**AIM OF THE EXERCISE:** Pull every line containing "driving" from the entries.

**INFORMATION PROVIDED:**
'''

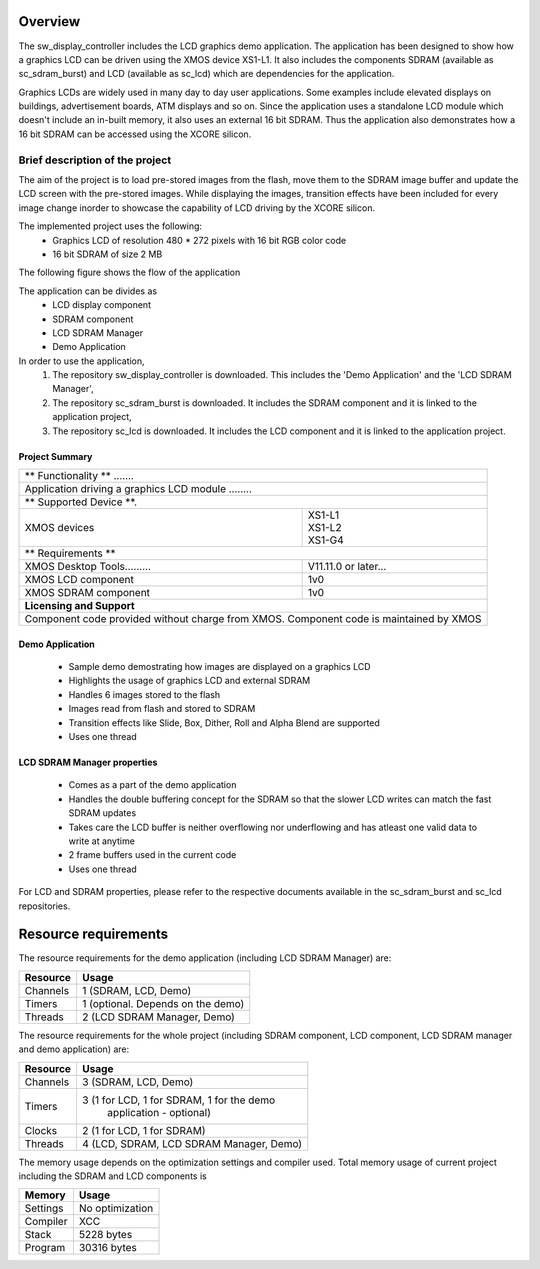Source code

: Overview
========

The sw_display_controller includes the LCD graphics demo application. The application has been designed to show how a graphics LCD can be driven using the XMOS device XS1-L1.
It also includes the components SDRAM (available as sc_sdram_burst) and LCD (available as sc_lcd) which are dependencies for the application.

Graphics LCDs are widely used in many day to day user applications. Some examples include elevated displays on buildings, advertisement boards, ATM displays and so on.
Since the application uses a standalone LCD module which doesn't include an in-built memory, it also uses an external 16 bit SDRAM.
Thus the application also demonstrates how a 16 bit SDRAM can be accessed using the XCORE silicon.

Brief description of the project
--------------------------------

The aim of the project is to load pre-stored images from the flash, move them to the SDRAM image buffer and update the LCD screen with the pre-stored images.
While displaying the images, transition effects have been included for every image change inorder to showcase the capability of LCD driving by the XCORE silicon.

The implemented project uses the following:
  * Graphics LCD of resolution 480 * 272 pixels with 16 bit RGB color code
  * 16 bit SDRAM of size 2 MB
  
The following figure shows the flow of the application

.. only:: html

  .. figure:: images/display.png
     :align: center

     Application Flow Diagram

.. only:: latex

  .. figure:: images/display.pdf
     :figwidth: 50 %
     :align: center

     Application Flow Diagram


The application can be divides as
	* LCD display component 
	* SDRAM component 
	* LCD SDRAM Manager
	* Demo Application

In order to use the application,
  #. The repository sw_display_controller is downloaded. This includes the 'Demo Application' and the 'LCD SDRAM Manager',
  #. The repository sc_sdram_burst is downloaded. It includes the SDRAM component and it is linked to the application project,
  #. The repository sc_lcd is downloaded. It includes the LCD component and it is linked to the application project.
  
Project Summary
+++++++++++++++++

+----------------------------------------------------------------+
|                      ** Functionality **    .......            |
+----------------------------------------------------------------+
|  Application driving a graphics LCD module   ........          |
+----------------------------------------------------------------+
|                     ** Supported Device **.                    |
+-------------------------------+--------------------------------+
| | XMOS devices                | | XS1-L1                       |
|                               | | XS1-L2                       |
|                               | | XS1-G4                       |
+-------------------------------+--------------------------------+
|                       ** Requirements **                       |
+-------------------------------+--------------------------------+
| XMOS Desktop Tools.........   | V11.11.0 or later...           |
+-------------------------------+--------------------------------+
| XMOS LCD component            | 1v0                            |
+-------------------------------+--------------------------------+
| XMOS SDRAM component          | 1v0                            |
+-------------------------------+--------------------------------+
|                     **Licensing and Support**                  |
+----------------------------------------------------------------+
| Component code provided without charge from XMOS.              |
| Component code is maintained by XMOS                           |
+----------------------------------------------------------------+
	

Demo Application
++++++++++++++++

  * Sample demo demostrating how images are displayed on a graphics LCD
  * Highlights the usage of graphics LCD and external SDRAM
  * Handles 6 images stored to the flash
  * Images read from flash and stored to SDRAM
  * Transition effects like Slide, Box, Dither, Roll and Alpha Blend are supported
  * Uses one thread

LCD SDRAM Manager properties
++++++++++++++++++++++++++++

  * Comes as a part of the demo application
  * Handles the double buffering concept for the SDRAM so that the slower LCD writes can match the fast SDRAM updates
  * Takes care the LCD buffer is neither overflowing nor underflowing and has atleast one valid data to write at anytime
  * 2 frame buffers used in the current code
  * Uses one thread

For LCD and SDRAM properties, please refer to the respective documents available in the sc_sdram_burst and sc_lcd repositories.

Resource requirements
=====================

The resource requirements for the demo application (including LCD SDRAM Manager) are:

+--------------+-----------------------------------------------+
| Resource     | Usage                                         |
+==============+===============================================+
| Channels     | 1 (SDRAM, LCD, Demo)                          |
+--------------+-----------------------------------------------+
| Timers       | 1 (optional. Depends on the demo)             | 
+--------------+-----------------------------------------------+
| Threads      | 2 (LCD SDRAM Manager, Demo)                   |
+--------------+-----------------------------------------------+

The resource requirements for the whole project (including SDRAM component, LCD component, LCD SDRAM manager and demo application) are:

+--------------+-----------------------------------------------+
| Resource     | Usage                                         |
+==============+===============================================+
| Channels     | 3 (SDRAM, LCD, Demo)                          |
+--------------+-----------------------------------------------+
| Timers       | 3 (1 for LCD, 1 for SDRAM, 1 for the demo     | 
|              |    application - optional)                    |
+--------------+-----------------------------------------------+
| Clocks       | 2 (1 for LCD, 1 for SDRAM)                    |
+--------------+-----------------------------------------------+
| Threads      | 4 (LCD, SDRAM, LCD SDRAM Manager, Demo)       |
+--------------+-----------------------------------------------+

The memory usage depends on the optimization settings and compiler used.
Total memory usage of current project including the SDRAM and LCD components is

+--------------+-----------------------------------------------+
| Memory       | Usage                                         |
+==============+===============================================+
| Settings     | No optimization                               |
+--------------+-----------------------------------------------+
| Compiler     | XCC                                           |
+--------------+-----------------------------------------------+
| Stack        | 5228 bytes                                    |
+--------------+-----------------------------------------------+
| Program      | 30316 bytes                                   |
+--------------+-----------------------------------------------+



'''

**FINISHED TASK:**
While displaying the images, transition effects have been included for every image change inorder to showcase the capability of LCD driving by the XCORE silicon.
|  Application driving a graphics LCD module   ........          |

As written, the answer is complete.